▶ _What to produce_
Every line in the records below between the one holding "smoke detector [632,149,664,179]" and the one holding "- armchair [359,389,475,547]", inclusive, is to be set down exactly; all other lines are to be left out.

▶ _Supplied material_
- - - - -

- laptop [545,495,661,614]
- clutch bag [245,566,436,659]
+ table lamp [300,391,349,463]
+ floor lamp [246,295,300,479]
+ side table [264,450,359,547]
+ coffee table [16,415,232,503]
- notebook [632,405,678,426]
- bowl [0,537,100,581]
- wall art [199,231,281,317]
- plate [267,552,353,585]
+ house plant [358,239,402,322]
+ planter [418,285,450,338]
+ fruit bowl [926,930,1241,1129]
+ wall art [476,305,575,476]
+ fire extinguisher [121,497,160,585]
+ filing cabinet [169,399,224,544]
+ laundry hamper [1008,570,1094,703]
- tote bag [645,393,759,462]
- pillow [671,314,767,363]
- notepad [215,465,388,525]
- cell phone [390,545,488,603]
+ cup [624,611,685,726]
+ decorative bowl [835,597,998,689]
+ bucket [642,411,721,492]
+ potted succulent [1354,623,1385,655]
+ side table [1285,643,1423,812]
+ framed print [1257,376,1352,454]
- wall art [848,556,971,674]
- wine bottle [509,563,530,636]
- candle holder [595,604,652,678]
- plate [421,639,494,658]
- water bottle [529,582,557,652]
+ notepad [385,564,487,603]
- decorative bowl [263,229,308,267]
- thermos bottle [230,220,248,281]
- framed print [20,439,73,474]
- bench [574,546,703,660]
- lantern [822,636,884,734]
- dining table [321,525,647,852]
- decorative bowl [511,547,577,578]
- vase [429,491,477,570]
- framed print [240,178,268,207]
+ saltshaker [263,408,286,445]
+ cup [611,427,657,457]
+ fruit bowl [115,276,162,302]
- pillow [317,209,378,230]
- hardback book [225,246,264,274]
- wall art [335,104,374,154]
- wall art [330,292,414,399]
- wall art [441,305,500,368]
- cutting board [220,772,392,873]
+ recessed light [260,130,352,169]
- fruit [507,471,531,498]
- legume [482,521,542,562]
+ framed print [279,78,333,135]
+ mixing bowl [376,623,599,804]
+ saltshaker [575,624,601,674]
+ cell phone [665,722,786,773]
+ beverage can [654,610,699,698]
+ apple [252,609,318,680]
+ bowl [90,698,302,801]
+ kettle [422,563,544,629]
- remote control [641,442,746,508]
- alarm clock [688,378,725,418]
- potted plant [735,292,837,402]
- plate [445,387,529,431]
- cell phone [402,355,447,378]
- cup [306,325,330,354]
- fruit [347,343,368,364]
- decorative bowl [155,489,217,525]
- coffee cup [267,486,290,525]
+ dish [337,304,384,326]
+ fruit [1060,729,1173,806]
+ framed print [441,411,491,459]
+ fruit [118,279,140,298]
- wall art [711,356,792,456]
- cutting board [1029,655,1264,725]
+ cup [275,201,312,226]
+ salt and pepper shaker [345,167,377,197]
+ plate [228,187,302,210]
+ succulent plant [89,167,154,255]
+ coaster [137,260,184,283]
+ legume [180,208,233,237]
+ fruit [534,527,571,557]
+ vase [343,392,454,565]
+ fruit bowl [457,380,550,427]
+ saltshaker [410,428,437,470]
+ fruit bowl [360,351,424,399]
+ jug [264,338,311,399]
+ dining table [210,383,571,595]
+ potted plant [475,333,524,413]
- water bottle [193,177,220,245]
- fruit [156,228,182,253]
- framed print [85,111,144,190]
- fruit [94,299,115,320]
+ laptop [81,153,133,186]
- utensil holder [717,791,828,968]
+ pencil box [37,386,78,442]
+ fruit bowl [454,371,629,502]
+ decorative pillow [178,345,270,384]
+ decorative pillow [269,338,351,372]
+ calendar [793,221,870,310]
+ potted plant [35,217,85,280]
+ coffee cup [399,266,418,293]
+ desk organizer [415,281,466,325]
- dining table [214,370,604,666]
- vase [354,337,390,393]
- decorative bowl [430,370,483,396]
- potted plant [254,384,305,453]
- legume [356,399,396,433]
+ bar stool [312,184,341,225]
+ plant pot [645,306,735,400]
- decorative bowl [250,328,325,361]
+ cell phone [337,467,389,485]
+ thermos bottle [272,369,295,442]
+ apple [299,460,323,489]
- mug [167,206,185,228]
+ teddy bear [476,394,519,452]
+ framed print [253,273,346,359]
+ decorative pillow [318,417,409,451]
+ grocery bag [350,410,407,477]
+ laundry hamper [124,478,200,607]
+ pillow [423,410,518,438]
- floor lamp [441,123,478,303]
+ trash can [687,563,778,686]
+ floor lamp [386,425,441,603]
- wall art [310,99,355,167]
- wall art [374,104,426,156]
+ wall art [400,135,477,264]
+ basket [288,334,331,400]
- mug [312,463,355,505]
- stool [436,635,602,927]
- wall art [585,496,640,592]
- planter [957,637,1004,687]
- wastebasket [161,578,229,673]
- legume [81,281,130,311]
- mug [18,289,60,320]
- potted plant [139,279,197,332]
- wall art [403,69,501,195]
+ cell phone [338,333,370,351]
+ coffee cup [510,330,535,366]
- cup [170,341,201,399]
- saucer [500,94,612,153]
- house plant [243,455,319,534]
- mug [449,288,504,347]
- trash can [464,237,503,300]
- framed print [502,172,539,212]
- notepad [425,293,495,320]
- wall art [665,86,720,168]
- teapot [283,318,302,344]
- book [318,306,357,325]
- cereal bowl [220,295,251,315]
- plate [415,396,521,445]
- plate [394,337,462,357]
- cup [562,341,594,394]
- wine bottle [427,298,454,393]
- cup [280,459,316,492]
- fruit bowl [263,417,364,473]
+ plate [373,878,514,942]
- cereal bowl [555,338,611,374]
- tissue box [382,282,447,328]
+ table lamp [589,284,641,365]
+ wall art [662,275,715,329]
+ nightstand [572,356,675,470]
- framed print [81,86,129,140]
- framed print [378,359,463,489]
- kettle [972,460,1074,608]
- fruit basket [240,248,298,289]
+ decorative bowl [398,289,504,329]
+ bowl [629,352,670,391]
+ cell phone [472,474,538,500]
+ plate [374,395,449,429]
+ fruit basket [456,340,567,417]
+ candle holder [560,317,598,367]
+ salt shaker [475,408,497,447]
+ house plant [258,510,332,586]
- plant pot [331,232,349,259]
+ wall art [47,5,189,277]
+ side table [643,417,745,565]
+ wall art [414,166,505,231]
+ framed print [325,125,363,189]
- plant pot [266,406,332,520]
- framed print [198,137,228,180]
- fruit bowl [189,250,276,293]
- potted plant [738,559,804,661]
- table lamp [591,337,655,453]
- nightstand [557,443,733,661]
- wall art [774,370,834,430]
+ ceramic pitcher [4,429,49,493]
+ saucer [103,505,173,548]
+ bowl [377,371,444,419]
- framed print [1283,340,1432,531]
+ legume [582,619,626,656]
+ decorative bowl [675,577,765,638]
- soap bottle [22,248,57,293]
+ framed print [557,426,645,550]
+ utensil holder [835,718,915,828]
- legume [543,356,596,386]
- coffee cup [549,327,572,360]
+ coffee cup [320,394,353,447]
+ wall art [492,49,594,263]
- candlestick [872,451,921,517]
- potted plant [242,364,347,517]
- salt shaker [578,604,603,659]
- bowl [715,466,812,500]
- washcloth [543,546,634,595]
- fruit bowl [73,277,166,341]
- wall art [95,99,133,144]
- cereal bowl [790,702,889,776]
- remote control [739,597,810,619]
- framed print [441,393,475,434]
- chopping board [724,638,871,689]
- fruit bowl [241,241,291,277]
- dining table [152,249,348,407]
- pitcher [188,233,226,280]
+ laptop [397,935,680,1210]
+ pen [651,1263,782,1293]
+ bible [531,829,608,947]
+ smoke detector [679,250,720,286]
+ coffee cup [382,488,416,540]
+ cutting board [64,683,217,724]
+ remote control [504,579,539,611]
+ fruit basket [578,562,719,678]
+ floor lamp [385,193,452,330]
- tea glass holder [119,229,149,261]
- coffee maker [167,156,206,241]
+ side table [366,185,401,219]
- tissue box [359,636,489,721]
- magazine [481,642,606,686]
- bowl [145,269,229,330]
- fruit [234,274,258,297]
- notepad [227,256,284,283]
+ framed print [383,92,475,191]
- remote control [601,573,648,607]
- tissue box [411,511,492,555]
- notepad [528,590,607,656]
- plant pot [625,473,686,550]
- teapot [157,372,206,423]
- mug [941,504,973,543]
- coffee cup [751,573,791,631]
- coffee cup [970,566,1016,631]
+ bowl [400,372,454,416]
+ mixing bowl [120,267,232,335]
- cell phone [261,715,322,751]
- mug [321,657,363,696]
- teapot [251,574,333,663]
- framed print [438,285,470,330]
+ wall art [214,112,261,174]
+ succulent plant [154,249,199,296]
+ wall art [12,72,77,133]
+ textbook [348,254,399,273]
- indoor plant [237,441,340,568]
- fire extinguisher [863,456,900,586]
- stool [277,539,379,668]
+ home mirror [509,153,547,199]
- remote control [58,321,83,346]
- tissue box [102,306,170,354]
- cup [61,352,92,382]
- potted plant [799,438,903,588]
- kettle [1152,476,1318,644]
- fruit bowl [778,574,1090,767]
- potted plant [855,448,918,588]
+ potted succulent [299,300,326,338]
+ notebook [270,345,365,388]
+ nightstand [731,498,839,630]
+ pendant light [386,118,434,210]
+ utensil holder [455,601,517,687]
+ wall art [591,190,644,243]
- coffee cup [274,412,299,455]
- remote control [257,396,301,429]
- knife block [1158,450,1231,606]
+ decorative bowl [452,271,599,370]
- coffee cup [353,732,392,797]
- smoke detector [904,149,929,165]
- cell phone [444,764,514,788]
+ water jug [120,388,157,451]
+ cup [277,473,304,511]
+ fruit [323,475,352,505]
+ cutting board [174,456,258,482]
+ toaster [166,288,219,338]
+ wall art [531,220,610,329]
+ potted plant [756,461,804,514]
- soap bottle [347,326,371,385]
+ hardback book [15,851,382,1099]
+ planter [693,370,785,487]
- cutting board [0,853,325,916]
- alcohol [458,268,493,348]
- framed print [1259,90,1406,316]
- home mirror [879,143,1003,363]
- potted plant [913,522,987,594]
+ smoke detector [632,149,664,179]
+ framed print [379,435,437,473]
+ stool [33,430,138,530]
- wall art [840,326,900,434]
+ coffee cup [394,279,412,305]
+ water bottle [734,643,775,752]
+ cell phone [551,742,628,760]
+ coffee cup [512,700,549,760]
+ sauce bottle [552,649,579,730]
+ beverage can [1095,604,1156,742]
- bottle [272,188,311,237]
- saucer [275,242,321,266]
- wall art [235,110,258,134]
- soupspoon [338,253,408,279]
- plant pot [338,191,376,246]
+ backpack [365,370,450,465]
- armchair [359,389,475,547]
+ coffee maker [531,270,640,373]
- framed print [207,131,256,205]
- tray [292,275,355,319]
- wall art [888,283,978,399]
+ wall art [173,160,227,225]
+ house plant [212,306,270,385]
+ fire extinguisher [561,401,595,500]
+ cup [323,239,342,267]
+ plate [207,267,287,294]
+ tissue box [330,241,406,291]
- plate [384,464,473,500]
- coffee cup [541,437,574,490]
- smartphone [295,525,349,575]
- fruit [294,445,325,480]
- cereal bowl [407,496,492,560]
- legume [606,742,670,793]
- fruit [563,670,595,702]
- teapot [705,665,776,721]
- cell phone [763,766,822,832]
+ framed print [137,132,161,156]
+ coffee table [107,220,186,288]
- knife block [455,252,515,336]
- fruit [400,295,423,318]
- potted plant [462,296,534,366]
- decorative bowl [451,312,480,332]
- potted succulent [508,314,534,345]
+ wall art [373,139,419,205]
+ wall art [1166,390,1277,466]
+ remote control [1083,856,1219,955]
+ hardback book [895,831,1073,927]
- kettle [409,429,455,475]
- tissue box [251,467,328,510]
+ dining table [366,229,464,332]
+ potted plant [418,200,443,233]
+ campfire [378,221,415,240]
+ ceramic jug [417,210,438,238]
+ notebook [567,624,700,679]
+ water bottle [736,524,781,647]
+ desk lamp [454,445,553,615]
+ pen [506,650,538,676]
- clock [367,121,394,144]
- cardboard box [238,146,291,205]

- - - - -

▶ _Expected answer_
+ smoke detector [632,149,664,179]
+ framed print [379,435,437,473]
+ stool [33,430,138,530]
- wall art [840,326,900,434]
+ coffee cup [394,279,412,305]
+ water bottle [734,643,775,752]
+ cell phone [551,742,628,760]
+ coffee cup [512,700,549,760]
+ sauce bottle [552,649,579,730]
+ beverage can [1095,604,1156,742]
- bottle [272,188,311,237]
- saucer [275,242,321,266]
- wall art [235,110,258,134]
- soupspoon [338,253,408,279]
- plant pot [338,191,376,246]
+ backpack [365,370,450,465]
- armchair [359,389,475,547]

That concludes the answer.